# Trecho selecionado
+---+
Conformidade com a LGPD: sua empresa está preparada?

A apenas alguns meses de entrar em vigor, a Lei Geral de Proteção dos Dados (LGPD) ainda gera muitas dúvidas em empresas de todos os tamanhos. A nova lei seguiu o movimento mundial de proteger os dados pessoais — que teve início com a aprovação pela União Européia da GDPR — e determinou as diretrizes para o tratamento e armazenamento dos dados de cidadãos brasileiros.

Contudo, aprovada em 2018, ainda são poucas as empresas que podem afirmar estarem preparadas para a conformidade com a LGPD. Segundo um relatório, apenas 38% das organizações brasileiras estão preparadas para quando a lei entrar em vigor, em agosto de 2020.

Mas o que significa estar conformidade com o novo regulamento? Para te ajudar, explicamos abaixo o principal que você precisa saber para se adequar à LGPD!

O que diz a LGPD?
+---+
Dados coletados:
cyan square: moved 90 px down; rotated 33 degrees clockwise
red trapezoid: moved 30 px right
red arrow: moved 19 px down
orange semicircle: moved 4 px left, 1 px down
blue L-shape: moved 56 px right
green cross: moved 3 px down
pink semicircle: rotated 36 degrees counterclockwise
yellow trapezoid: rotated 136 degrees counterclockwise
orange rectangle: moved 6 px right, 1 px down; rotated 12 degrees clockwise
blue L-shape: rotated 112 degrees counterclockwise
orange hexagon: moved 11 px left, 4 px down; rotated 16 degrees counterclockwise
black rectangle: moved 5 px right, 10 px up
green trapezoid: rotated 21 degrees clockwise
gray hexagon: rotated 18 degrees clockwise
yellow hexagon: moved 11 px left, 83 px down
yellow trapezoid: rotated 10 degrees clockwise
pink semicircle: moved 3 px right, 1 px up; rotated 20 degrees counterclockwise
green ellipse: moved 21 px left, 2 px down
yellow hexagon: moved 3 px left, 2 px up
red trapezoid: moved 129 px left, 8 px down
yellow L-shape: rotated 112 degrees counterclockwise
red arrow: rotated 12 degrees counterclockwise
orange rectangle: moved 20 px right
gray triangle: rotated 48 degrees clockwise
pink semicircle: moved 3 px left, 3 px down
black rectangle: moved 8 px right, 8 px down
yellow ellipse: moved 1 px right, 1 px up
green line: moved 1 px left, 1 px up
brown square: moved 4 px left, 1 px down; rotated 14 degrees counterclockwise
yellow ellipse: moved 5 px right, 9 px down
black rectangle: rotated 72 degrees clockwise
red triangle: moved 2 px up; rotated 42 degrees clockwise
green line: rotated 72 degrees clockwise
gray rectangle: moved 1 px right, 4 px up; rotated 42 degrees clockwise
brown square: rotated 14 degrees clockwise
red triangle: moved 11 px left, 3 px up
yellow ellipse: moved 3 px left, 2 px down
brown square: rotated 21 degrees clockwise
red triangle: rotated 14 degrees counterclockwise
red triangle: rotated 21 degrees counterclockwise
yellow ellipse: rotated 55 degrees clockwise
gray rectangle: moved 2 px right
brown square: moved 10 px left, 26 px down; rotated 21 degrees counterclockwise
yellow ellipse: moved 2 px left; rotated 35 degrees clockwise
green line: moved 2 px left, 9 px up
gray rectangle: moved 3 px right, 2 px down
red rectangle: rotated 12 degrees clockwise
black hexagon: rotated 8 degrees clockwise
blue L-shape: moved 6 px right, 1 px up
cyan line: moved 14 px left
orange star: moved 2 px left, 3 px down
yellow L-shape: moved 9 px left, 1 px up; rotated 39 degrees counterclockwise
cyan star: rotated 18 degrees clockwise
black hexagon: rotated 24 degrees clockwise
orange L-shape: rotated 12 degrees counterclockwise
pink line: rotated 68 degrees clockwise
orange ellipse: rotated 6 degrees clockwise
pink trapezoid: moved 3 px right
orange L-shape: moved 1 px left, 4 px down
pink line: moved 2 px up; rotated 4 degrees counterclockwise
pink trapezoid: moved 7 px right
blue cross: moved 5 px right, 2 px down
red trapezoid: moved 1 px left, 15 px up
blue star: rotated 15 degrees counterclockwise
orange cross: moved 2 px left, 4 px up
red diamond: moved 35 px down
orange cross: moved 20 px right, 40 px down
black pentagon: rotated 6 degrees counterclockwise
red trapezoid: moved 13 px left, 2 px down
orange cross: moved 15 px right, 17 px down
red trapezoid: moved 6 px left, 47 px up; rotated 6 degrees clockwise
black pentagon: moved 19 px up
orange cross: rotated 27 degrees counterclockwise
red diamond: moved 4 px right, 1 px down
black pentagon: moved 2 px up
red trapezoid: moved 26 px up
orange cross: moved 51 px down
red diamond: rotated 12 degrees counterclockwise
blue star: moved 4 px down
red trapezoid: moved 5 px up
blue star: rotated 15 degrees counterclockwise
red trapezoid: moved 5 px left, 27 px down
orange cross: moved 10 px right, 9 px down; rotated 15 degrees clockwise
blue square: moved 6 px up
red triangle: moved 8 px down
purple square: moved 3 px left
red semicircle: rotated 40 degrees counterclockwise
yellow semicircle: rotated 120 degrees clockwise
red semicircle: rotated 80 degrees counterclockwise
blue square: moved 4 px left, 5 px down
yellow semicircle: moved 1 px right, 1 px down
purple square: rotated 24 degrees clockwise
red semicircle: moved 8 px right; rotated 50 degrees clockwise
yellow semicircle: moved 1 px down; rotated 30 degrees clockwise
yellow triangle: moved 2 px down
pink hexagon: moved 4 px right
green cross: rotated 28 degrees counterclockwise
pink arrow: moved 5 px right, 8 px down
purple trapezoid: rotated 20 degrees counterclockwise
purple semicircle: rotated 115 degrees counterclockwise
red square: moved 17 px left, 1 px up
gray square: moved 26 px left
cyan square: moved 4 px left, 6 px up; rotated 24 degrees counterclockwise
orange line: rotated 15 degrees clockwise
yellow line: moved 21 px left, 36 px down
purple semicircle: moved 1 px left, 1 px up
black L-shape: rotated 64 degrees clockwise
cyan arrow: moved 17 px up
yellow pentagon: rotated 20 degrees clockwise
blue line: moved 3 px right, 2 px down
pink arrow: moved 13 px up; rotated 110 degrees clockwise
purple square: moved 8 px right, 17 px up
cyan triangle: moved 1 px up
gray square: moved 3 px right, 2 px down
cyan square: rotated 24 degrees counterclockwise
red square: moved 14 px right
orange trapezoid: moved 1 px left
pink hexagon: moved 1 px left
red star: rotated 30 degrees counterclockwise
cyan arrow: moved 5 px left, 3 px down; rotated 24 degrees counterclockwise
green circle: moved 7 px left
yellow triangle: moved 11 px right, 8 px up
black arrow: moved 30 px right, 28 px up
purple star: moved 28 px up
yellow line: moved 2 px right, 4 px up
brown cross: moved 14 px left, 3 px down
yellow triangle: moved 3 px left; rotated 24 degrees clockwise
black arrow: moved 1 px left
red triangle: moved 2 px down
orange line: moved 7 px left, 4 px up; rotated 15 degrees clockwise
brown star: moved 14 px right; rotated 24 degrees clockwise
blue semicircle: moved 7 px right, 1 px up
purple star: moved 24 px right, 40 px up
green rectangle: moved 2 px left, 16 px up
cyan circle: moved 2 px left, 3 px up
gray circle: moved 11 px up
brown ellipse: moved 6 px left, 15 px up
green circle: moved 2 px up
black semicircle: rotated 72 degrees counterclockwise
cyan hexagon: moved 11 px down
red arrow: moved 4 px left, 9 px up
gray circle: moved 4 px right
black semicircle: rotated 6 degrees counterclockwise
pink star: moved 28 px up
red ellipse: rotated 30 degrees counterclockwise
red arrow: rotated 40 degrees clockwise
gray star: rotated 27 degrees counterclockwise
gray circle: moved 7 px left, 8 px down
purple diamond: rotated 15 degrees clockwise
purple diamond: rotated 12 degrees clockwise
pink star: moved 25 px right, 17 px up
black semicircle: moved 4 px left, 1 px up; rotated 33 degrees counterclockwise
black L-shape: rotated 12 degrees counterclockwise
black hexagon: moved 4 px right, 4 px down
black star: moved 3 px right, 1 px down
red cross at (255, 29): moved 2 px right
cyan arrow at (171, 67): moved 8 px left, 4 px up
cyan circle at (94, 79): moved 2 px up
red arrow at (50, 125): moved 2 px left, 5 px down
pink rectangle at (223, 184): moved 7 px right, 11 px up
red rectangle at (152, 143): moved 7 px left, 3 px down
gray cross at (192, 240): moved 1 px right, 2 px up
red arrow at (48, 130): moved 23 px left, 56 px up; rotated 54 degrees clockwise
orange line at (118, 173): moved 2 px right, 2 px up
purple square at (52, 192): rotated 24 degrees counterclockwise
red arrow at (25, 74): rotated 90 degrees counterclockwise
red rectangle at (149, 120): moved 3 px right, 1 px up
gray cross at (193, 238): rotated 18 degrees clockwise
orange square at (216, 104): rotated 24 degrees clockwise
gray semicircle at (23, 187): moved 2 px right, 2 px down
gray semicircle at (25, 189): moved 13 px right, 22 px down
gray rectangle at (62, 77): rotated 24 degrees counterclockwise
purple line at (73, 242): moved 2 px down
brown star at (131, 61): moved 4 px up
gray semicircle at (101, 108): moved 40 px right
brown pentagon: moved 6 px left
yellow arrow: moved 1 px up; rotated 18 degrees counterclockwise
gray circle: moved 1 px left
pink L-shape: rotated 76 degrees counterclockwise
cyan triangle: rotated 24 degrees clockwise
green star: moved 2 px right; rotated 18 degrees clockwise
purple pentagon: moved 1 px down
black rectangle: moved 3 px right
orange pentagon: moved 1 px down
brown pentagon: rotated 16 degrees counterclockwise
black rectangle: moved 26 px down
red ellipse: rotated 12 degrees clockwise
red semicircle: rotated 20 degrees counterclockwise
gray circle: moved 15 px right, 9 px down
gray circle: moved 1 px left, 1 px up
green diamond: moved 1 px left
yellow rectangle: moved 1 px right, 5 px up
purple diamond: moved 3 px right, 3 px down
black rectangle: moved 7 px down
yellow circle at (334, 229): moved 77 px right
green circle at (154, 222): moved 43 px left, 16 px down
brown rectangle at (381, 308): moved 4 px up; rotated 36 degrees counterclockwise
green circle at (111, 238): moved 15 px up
+---+
# Tarefas
a) Segundo o texto sobre a LGPD, qual percentual das organizações brasileiras está preparado para quando a lei entrar em vigor?
b) Devolva o trecho do texto sobre a LGPD que começa em "Contudo, aprovada em" e termina em "adequar à LGPD!".
c) Dê prosseguimento ao texto sobre a LGPD a partir do ponto em que ele para.

# Respostas do exercício
a) Apenas 38% das organizações brasileiras.

b)
Contudo, aprovada em 2018, ainda são poucas as empresas que podem afirmar estarem preparadas para a conformidade com a LGPD. Segundo um relatório, apenas 38% das organizações brasileiras estão preparadas para quando a lei entrar em vigor, em agosto de 2020.

Mas o que significa estar conformidade com o novo regulamento? Para te ajudar, explicamos abaixo o principal que você precisa saber para se adequar à LGPD!

c)
A LGPD é uma nova diretriz para tratamento de dados pessoais. A lei considera dado pessoal toda aquela informação que possa identificar uma pessoa. O objetivo é proteger a privacidade do brasileiro(a) e garantir a ele(a) o poder de decidir como as empresas usam seus dados.

A LGPD se aplica a qualquer organização que opere dados em três casos, sendo:

  • quando os dados pessoais forem coletados no Brasil; 
  • quando os dados sejam relacionados a indivíduos localizados no território brasileiro; 
  • quando tiver por objetivo a oferta de produtos e/ou serviços ao público brasileiro.

Ela prevê que, para tratar ou armazenar dados do cidadão, uma empresa deve primeiramente coletar o consentimento para o uso das informações. Esse consentimento deve ser coletado de forma a deixar claro como e para quê os dados serão usados.

Também é preciso dar aos usuários a opção de receber uma cópia dos dados deles que a empresa armazena, além do direito de ter seus dados apagados da rede da empresa, caso seja de sua vontade.

Como garantir conformidade?

Para garantir conformidade com a LGPD, o primeiro passo é fazer um mapeamento de dados e entender como e onde as informações são coletadas e armazenadas. Depois de saber o que a empresa tem, é preciso garantir que esses dados estão sendo tratados de forma segura.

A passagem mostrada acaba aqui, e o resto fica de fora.